Long sentences simply ensure that there is the double deterrent of near certain arrest and then a long spell in jail. So we must keep that high arrest rate.
Yet at the moment the machete gangs are the talk of the town, and even if there are exaggerations, it does appear that armed lawless gangs are moving around gold mining areas, forcing people off claims and robbing them of their hard-earned cash.
That is worrying.
Last week, a police officer was killed by one of these gangs which attacked a grossly outnumbered detachment of police sent to protect a mine and its workers.
We are now seeing similarly armed gangs move into our urban areas, attacking the homes of even well-secured people with overwhelming numbers.
The police obviously have a large number of responsibilities and have to juggle staff and other resources to cover these.
We have all seen “blitzes” where more manpower and resources are allocated to a particular operation to curb or prevent a particular nuisance.
Yet the police must now take a stronger lead in the battle against violent crime.
This, from a layman’s point of view, seems to involve several measures.
The CID might well need to be reinforced, especially the homicide section that deals with violent crime and has done so well for so long.
It appears that more officers need to be assigned when gangs are confronted.
One major problem from the police reports of that killing at Battlefields was that four officers were facing a large gang.
Normally four police officers can handle a great deal, but confronting a large determined violent gang is not one of these.
This implies that officers in charge of stations and their superiors at district level need to be able to call for reinforcements quickly.
Fortunately, ZRP has been training quick reaction units and has the Support Unit of officers trained and armed to cope with large violent armed gangs.
This might require squads of such officers assigned to stations or district headquarters and on standby so that a suitable reinforcement can be sent very quickly.
That must also require, considering scarce resources, some sort of rearrangement of transport.
But no matter what reassignments and reorganisation is done by the police, it will come to naught unless the public is willing, able and keen to play its part.
A squad of armed policemen cannot confront a gang of robbers unless they know where that gang is, what it is doing, how it is moving and where it is going.
But many ordinary people are looking at them and can at least report.
The police have advised householders to ensure their premises are secure.
This is good advice.
Even the best security will not stop a determined gang, but it will delay it and that delay can be used by everyone to get something effective done.
We are confident from past performance that the police can defeat the robber gangs.
But that might require adjusting staff levels and assignments and must bring in the public, at least as the eyes and ears of the police.
When it comes to violent crime, differences of opinion are minimal.
We can all work together to beat it.

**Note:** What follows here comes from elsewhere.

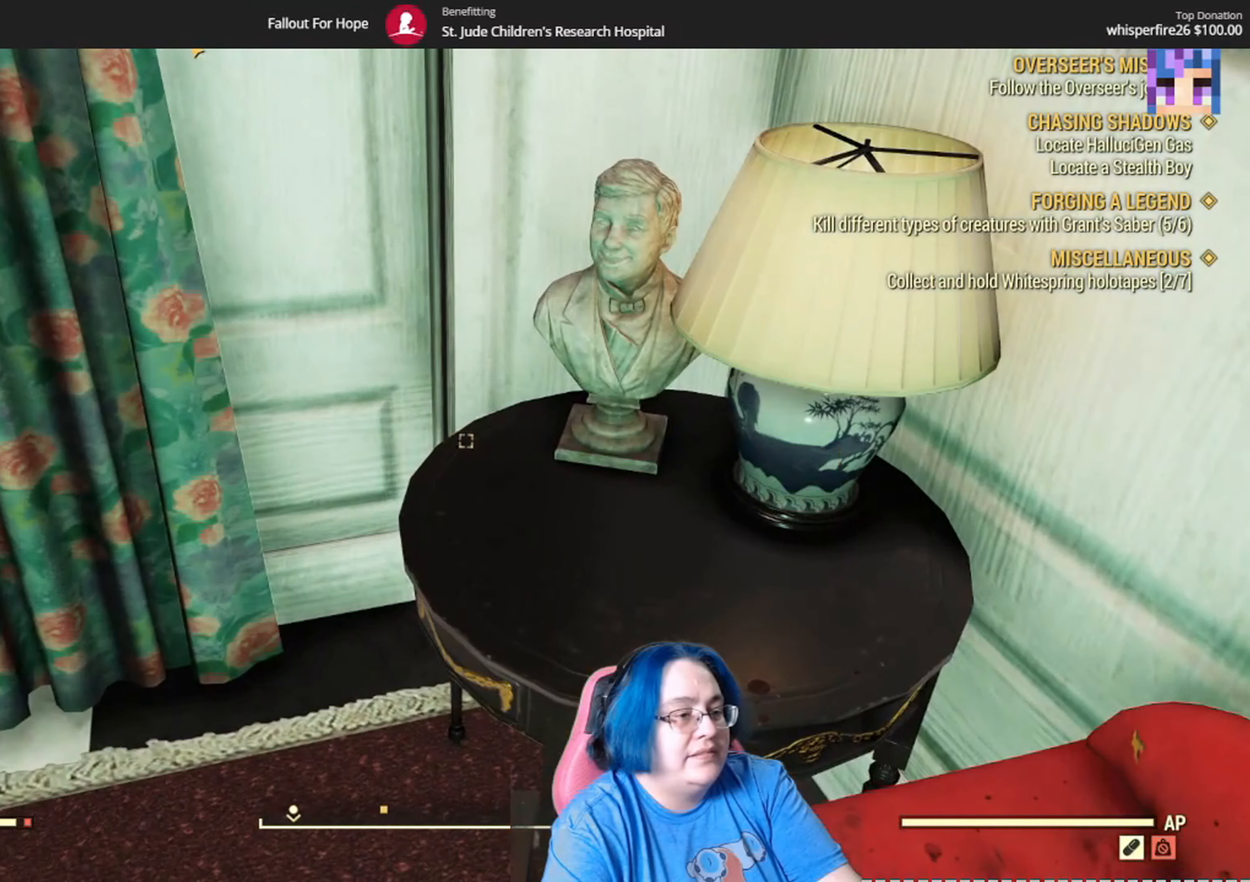
{"buttons": [], "left_stick": "center", "right_stick": "left", "events": [[67, "right_stick", "right"], [234, "right_stick", "up-right"], [367, "right_stick", "up-left"], [468, "right_stick", "left"]]}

Doing so would be a good start to the new year.
We need to see confidence in the banking sector restored so that people don’t keep large amounts of money in homes.
In Zimbabwe it is rare for big businesses to be attacked by robbers because they have proper security and generally bank whatever cash they have.
It is the informal sector, where large amounts of cash circulate, that is a big attraction for these gangs.
Zimbabwe has enough political and economic challenges to deal with and should not allow violent crime to become one of them.